DyfanJones commented 4 years ago

@VolodymyrClarify brilliant :) I will close this ticket. If you have any further issues / feature requests please raise another ticket :)

DyfanJones commented 4 years ago

Side note: you can utilise environment variables to mask your credentials or you can utilise the aws cli to set them up in the .aws directory.

Please check out: dbConnect for list of supported environmental variables

VolodymyrClarify commented 4 years ago

Thanks!

library(DBI)

con = dbConnect( RAthena::athena(),
           aws_access_key_id = Sys.getenv( "AWS_ACCESS_KEY_ID" ),
           aws_secret_access_key = Sys.getenv( "AWS_SECRET_ACCESS_KEY" ),
           s3_staging_dir = 's3://some/location/',
           region_name = Sys.getenv( "AWS_DEFAULT_REGION" ) )
DyfanJones commented 4 years ago

@VolodymyrClarify this can be simiplfied to:

library(DBI)

con = dbConnect( RAthena::athena(),
           s3_staging_dir = 's3://some/location/',
           region_name = Sys.getenv( "AWS_DEFAULT_REGION" ) )

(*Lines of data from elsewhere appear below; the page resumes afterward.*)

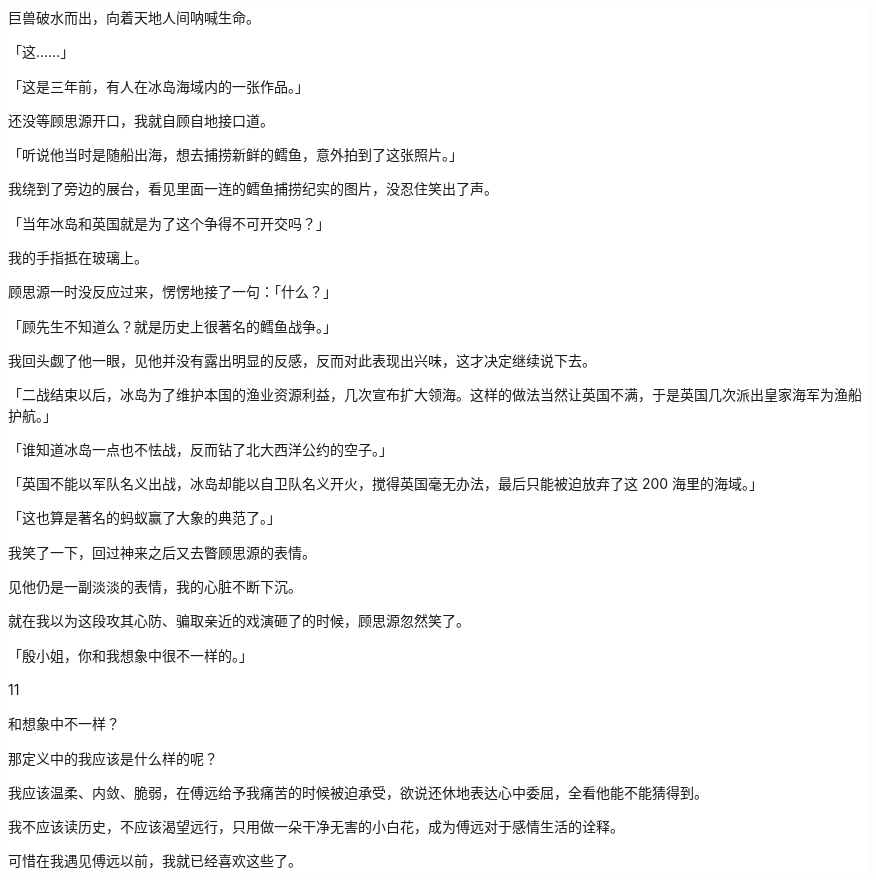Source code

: 巨兽破水而出，向着天地人间呐喊生命。


「这……」


「这是三年前，有人在冰岛海域内的一张作品。」


还没等顾思源开口，我就自顾自地接口道。


「听说他当时是随船出海，想去捕捞新鲜的鳕鱼，意外拍到了这张照片。」


我绕到了旁边的展台，看见里面一连的鳕鱼捕捞纪实的图片，没忍住笑出了声。


「当年冰岛和英国就是为了这个争得不可开交吗？」


我的手指抵在玻璃上。


顾思源一时没反应过来，愣愣地接了一句：「什么？」


「顾先生不知道么？就是历史上很著名的鳕鱼战争。」


我回头觑了他一眼，见他并没有露出明显的反感，反而对此表现出兴味，这才决定继续说下去。


「二战结束以后，冰岛为了维护本国的渔业资源利益，几次宣布扩大领海。这样的做法当然让英国不满，于是英国几次派出皇家海军为渔船护航。」


「谁知道冰岛一点也不怯战，反而钻了北大西洋公约的空子。」


「英国不能以军队名义出战，冰岛却能以自卫队名义开火，搅得英国毫无办法，最后只能被迫放弃了这 200 海里的海域。」


「这也算是著名的蚂蚁赢了大象的典范了。」


我笑了一下，回过神来之后又去瞥顾思源的表情。


见他仍是一副淡淡的表情，我的心脏不断下沉。


就在我以为这段攻其心防、骗取亲近的戏演砸了的时候，顾思源忽然笑了。


「殷小姐，你和我想象中很不一样的。」


11


和想象中不一样？


那定义中的我应该是什么样的呢？


我应该温柔、内敛、脆弱，在傅远给予我痛苦的时候被迫承受，欲说还休地表达心中委屈，全看他能不能猜得到。


我不应该读历史，不应该渴望远行，只用做一朵干净无害的小白花，成为傅远对于感情生活的诠释。


可惜在我遇见傅远以前，我就已经喜欢这些了。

If you use AWS_REGION instead of AWS_DEFAULT_REGION then you can simply it even further EDIT: (can't remember if this environmental variable is due to the latest dev or on cran version)

library(DBI)

con = dbConnect( RAthena::athena(),
           s3_staging_dir = 's3://some/location/')

Finally if you set the environmental AWS_ATHENA_S3_STAGING_DIR for your s3 staging dir. you can simplify your connection to:

library(DBI)

con = dbConnect( RAthena::athena())

You can then double check by getting the connection information:

dbGetInfo(con)
VolodymyrClarify commented 4 years ago

I can confirm that simple version worked, e.g.

library(DBI)

con = dbConnect( RAthena::athena() )

Note: (for others) don't forget to restart R in order for changes in .Renviron to take place.

DyfanJones commented 4 years ago

I will add your note into the documentation.